- [ASSIGNMENT]: Could you reproduce the rows word for word, from the very start down to the line containing "I want to be", both ends included? Leave the pictures out of your answer.
____________
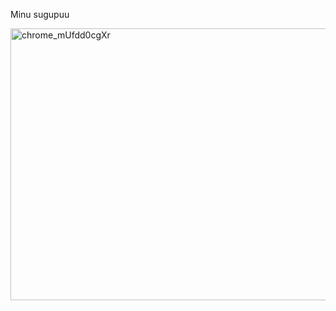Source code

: Minu sugupuu

<img width="514" height="435" alt="chrome_mUfdd0cgXr" src="https://github.com/user-attachments/assets/198a0e9b-7621-47cc-a335-6328e5041118" />
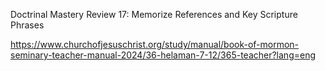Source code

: Doctrinal Mastery Review 17: Memorize References and Key Scripture Phrases



https://www.churchofjesuschrist.org/study/manual/book-of-mormon-seminary-teacher-manual-2024/36-helaman-7-12/365-teacher?lang=eng


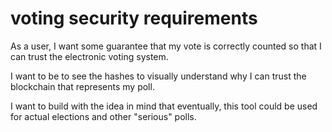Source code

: # voting security requirements

As a user, I want some guarantee that my vote is correctly counted so that I can trust the electronic voting system.

I want to be to see the hashes to visually understand why I can trust the blockchain that represents my poll.

I want to build with the idea in mind that eventually, this tool could be used for actual elections and other "serious" polls.
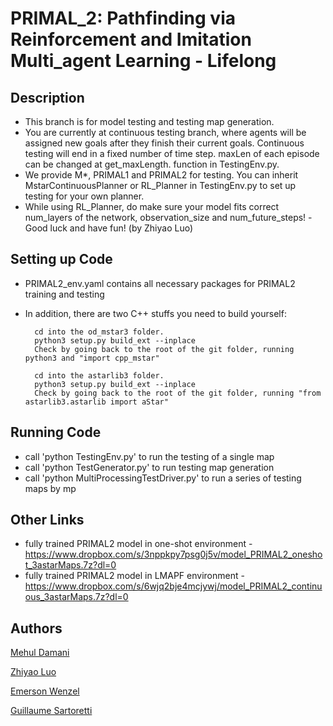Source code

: # PRIMAL_2: Pathfinding via Reinforcement and Imitation Multi_agent Learning - Lifelong

## Description
- This branch is for model testing and testing map generation.
- You are currently at continuous testing branch, where agents will be assigned new goals after they finish their current
goals. Continuous testing will end in a fixed number of time step. maxLen of each episode can be changed at get_maxLength.
function in TestingEnv.py.
- We provide M*, PRIMAL1 and PRIMAL2 for testing. You can inherit MstarContinuousPlanner or RL_Planner in TestingEnv.py to 
set up testing for your own planner.
- While using RL_Planner, do make sure your model fits correct num_layers of the network, observation_size and num_future_steps!
-Good luck and have fun! (by Zhiyao Luo)

## Setting up Code
- PRIMAL2_env.yaml contains all necessary packages for PRIMAL2 training and testing

- In addition, there are two C++ stuffs you need to build yourself:

        cd into the od_mstar3 folder.
        python3 setup.py build_ext --inplace
        Check by going back to the root of the git folder, running python3 and "import cpp_mstar"
        
        cd into the astarlib3 folder.
        python3 setup.py build_ext --inplace
        Check by going back to the root of the git folder, running "from astarlib3.astarlib import aStar"

## Running Code
- call 'python TestingEnv.py' to run the testing of a single map
- call 'python TestGenerator.py' to run testing map generation
- call 'python MultiProcessingTestDriver.py' to run a series of testing maps by mp


## Other Links
- fully trained PRIMAL2 model in one-shot environment -  https://www.dropbox.com/s/3nppkpy7psg0j5v/model_PRIMAL2_oneshot_3astarMaps.7z?dl=0
- fully trained PRIMAL2 model in LMAPF environment - https://www.dropbox.com/s/6wjq2bje4mcjywj/model_PRIMAL2_continuous_3astarMaps.7z?dl=0


## Authors

[Mehul Damani](damanimehul24@gmail.com)

[Zhiyao Luo](luozhiyao933@126.com)

[Emerson Wenzel](emersonwenzel@gmail.com)

[Guillaume Sartoretti](guillaume.sartoretti@gmail.com)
____________
- [RESULT]:
Source code

: Minu sugupuu

<img width="514" height="435" alt="chrome_mUfdd0cgXr" src="https://github.com/user-attachments/assets/198a0e9b-7621-47cc-a335-6328e5041118" />
Source code

: Doctrinal Mastery Review 17: Memorize References and Key Scripture Phrases



https://www.churchofjesuschrist.org/study/manual/book-of-mormon-seminary-teacher-manual-2024/36-helaman-7-12/365-teacher?lang=eng


Source code

: # voting security requirements

As a user, I want some guarantee that my vote is correctly counted so that I can trust the electronic voting system.

I want to be to see the hashes to visually understand why I can trust the blockchain that represents my poll.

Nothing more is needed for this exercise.